## [ASSIGNED TASK A]
Please answer these from the Osvaldo Gil profile, one per line:
(i) Who succeeded Gil as president of the Puerto Rico Baseball Federation?
(ii) What rank did Gil hold in the United States Army?
(iii) In what town was Gil born?
## [ASSIGNED TASK B]
Extend the Osvaldo Gil profile beyond its final sentence.

## [PROVIDED PASSAGE]
----------

President of the Puerto Rico Olympic Committee
- In office 1976 1990 – 1991
- Preceded by: Germán Rieckehoff
- Succeeded by: Héctor Cardona

President of the Puerto Rico Baseball Federation
- In office 1970–2002
- Preceded by: Carlos Rosario Esquilín
- Succeeded by: Israel Roldán

Personal details
- Born: Osvaldo Luis Gil Bosch August 25, 1932 Guayama, Puerto Rico
- Died: March 30, 2025 (aged 92) San Juan, Puerto Rico
- Spouse: Leticia López
- Alma mater: University of Puerto Rico (BA) University of Richmond School of Law (JD)

Military service
- Branch/service: United States Army
- Rank: Captain
- Battles/wars: Korean War

= Osvaldo Gil =

Puerto Rican sports executive

Osvaldo Luis Gil Bosch (August 25, 1932– March 30, 2025) was a Puerto Rican lawyer and sports executive who chaired the Puerto Rico Olympic Committee and the Puerto Rico Baseball Federation.

----------

## [RAW DATA]
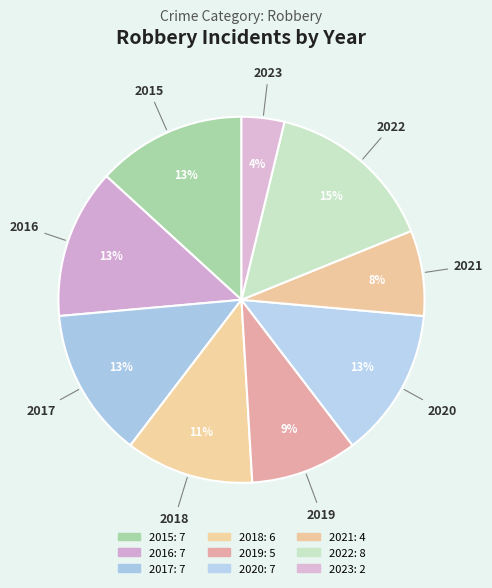

Rank the categories by value from lowest to highest.

2023, 2021, 2019, 2018, 2015, 2016, 2017, 2020, 2022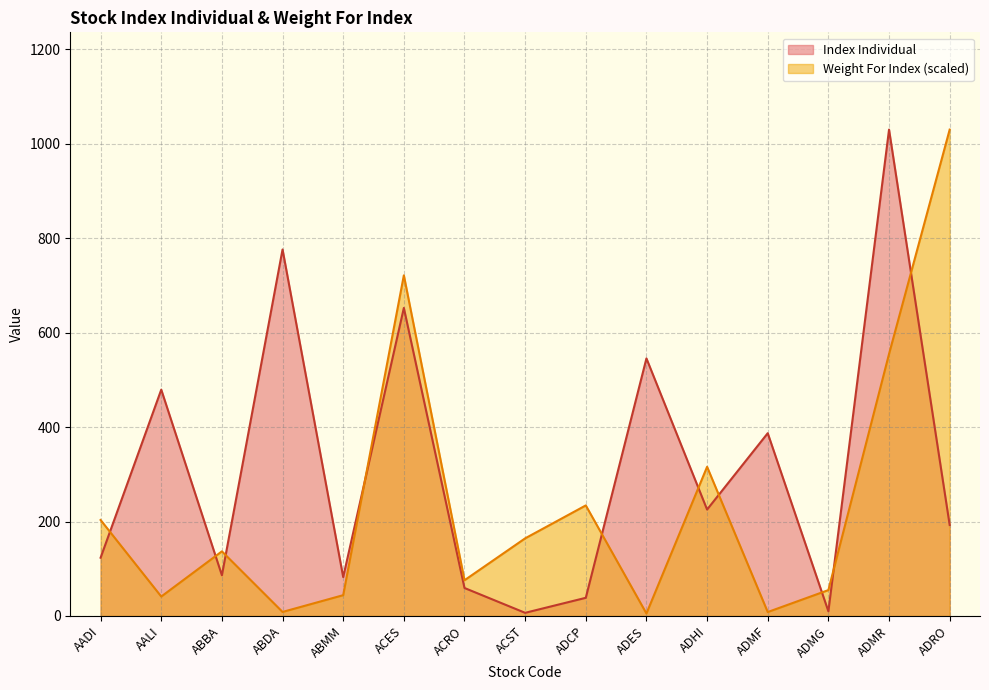

Where do Weight For Index and Index Individual first cross each other?

AADI and AALI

----------

## [EXERCISE RESULT A]
(i) Israel Roldán
(ii) Captain
(iii) Guayama, Puerto Rico

## [EXERCISE RESULT B]
==Early years==
Osvaldo Luis Gil Bosch was born on August 25, 1932 in Guayama, Puerto Rico, as one of four children. Osvaldo arrived in Humacao, Puerto Rico at the age of three. He studied in the public schools of Humacao, where he actively participated in the basketball, volleyball, athletics, softball, and of course baseball teams. He completed his high school education at UPR, where he participated in the baseball and softball teams. He earned a Bachelor of Arts from the University of Puerto Rico. Served in the Korean War with United States Army as a Captain infantry officer. He went on to the University of Richmond School of Law and got a Juris Doctor degree, and upon his return, he established his law firm in Humacao. He was a member of the Phi Eta Mu fraternity. He married Leticia López.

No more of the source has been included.